Oh Nessie, where are you? The world's most famous lake monster doesn't star in a lot of movies and most of them are pretty terrible. This puts the burden on the U.S. lake monsters. Do they pick up the slack? Well, we've got a movie here to review, so I'd say 'yes.' Is this movie good though? This mid-'70s monster flick is about as redneck as Hee-Haw and as gory as a kid's film. In spite of this, the movie is a minor, cult classic. Does it deserve this reputation? Let's find out, folks! Get out your forklifts for my review of...
The film begins with a shot of the titular lake. We get to see a digitally-inserted shot of a silhouette in the water. After that, we must endure the plot. It's all about a small, country town which is full of cliches. We've got the friendly General Store workers, a feisty waitress and a lazy doctor. The honest Sheriff is a nice surprise though. Some people have gone missing in town, which raises his concern. Oh yeah, there's also a random plot thread involving people looking in a cave to investigate. Don't make me think about Scalps, please. He goes out on a boat with some people and the doctor, since the latter had nothing else to do. In another sub-plot, two hicks rent out a boat to a city guy. They speak in exposition about how nobody goes out on the lake any more. They're the only ones who seem to be aware of this and/or care. While trying to go fishing, the monster finally shows himself. Basically, he's a giant, claymation turd with a mouth. He kills the guy in a surprisingly-bloody scene. Of course, none of the blood is shown at the same time as the guy. Quick note: your claymation work is less effective when I can practically see the thumb prints in it!

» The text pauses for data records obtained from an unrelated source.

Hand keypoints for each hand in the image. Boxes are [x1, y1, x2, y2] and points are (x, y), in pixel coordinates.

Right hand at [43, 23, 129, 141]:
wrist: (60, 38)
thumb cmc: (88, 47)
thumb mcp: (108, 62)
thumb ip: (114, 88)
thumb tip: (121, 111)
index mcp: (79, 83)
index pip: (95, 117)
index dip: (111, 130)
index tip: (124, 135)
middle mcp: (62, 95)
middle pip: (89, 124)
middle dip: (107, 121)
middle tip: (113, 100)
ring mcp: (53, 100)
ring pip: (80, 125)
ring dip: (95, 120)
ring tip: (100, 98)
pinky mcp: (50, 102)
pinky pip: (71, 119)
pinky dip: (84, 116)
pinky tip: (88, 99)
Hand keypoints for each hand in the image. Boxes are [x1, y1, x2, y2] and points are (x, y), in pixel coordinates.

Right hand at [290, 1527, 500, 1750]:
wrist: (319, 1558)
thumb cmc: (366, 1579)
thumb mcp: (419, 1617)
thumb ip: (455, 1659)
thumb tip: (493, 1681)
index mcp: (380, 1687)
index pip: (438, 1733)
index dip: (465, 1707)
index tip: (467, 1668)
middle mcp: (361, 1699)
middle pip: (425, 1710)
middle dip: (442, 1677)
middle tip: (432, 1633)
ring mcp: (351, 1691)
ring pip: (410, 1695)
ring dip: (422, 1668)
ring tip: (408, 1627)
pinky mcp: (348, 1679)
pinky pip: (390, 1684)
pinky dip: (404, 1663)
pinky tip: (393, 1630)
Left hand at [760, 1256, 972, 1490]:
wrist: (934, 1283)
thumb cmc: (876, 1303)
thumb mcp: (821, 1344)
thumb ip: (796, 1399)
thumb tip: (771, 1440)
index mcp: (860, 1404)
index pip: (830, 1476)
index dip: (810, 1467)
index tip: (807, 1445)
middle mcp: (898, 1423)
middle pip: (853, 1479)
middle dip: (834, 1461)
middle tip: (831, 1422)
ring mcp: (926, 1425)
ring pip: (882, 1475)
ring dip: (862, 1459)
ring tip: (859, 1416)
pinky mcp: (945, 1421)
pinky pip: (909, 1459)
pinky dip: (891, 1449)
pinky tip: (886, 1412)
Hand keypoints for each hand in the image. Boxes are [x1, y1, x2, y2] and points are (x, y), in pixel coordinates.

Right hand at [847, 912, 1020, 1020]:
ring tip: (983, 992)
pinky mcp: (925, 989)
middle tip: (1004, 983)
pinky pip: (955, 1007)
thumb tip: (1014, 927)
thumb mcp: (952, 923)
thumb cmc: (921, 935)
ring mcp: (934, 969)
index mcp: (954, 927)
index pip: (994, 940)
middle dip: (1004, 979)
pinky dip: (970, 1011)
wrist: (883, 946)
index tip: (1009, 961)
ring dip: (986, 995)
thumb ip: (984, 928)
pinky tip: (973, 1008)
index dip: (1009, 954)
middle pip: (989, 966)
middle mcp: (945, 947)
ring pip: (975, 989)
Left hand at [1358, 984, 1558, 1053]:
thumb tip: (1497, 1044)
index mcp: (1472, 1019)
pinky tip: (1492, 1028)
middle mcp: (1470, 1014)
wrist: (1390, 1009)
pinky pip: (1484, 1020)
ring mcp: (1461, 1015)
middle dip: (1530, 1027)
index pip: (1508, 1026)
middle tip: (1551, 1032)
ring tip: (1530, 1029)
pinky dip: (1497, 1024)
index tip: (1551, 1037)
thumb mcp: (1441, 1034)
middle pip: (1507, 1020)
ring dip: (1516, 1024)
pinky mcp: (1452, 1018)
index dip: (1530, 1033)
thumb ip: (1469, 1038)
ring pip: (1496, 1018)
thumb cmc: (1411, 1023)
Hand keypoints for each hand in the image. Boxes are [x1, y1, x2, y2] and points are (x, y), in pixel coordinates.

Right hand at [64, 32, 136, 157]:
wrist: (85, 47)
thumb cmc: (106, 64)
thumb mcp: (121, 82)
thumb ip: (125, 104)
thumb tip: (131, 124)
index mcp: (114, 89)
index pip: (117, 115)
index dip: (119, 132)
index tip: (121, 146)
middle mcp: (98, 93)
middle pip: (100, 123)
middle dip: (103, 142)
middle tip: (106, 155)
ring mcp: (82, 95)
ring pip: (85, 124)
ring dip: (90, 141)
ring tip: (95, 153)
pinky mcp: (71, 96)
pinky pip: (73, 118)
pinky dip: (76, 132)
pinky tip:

The Sheriff and other authority figures question the guys who rent the boats out. They promise not to rent any more, just to be safe. Of course, a couple from the city shows up and rents a power boat from them. You guys are really not endearing, you know. The couple goes to a tiny island to have a picnic. Guess who has come out to play though? The turd monster confronts them via his rear-projection effect powers. They scare him away by setting the boat on fire and it just kind of leaves. Back on land, the Sheriff discovers the head of the guy killed on the boat. It just kind of floated over, I guess. Back on the island, the pair are left alone. They are found by our heroes and talk about the monster. In other news, a random guy shows up in a liquor store and kills some people. Why are you showing me this, movie? As it turns out, this will matter...a little bit...eventually. Okay then.
Now that our heroes are aware of the monster, they make plans to stop it. This involves the town working together, arming themselves and grabbing some construction equipment. I was with you, but then you lost me. Remember that plot thread with the robber? Well, it matters now. He shows up in town, while running from the cops, and wreaks a bit of havoc. By the lake, the Sheriff is attacked by the monster, but escapes. Thank God it was only on the screen placed in front you, huh? He runs into the robber, the latter engaging the former in a shoot-out. The robber runs for his life...towards the monster and dies. Wow! That was totally worth it! Our heroes lure the creature out into the open the next day and start shooting. This thing is fairly-bulletproof, however, so killing it proves difficult. One of the men sacrifices his life to help stop it. The finale involves our hero stabbing the monster with some construction equipment and killing it. With a bit of dialog, the film just closes. The End.
This movie is not good. The plot is pretty lazy, basically stringing together characters who exist as monster fodder. The creature itself is a decent effect at times, but mostly looks pretty cheap. I can applaud them for committing to it, in contrast to movies like Snowbeast. Of course, I hate that Bo Svenson film, so bear that in mind. This movie is not that good, nor is it really terrible. As a cult classic, it's pretty cheesy, but not that interesting. With so many monster movies, this one is not that interesting. You can get a good laugh at the cheap effects. Of course, you can get that within 20 minutes or so. Is seeing the story play out worth the rest of the runtime? Not so much. Whose idea was it to set up the 'liquor store robber' sub-plot again? It feels like they just took footage from a random cop show and put it in. I eagerly await people telling me that they actually did just that. As for me, I don't care enough to look it up. This film is okay, but nothing more.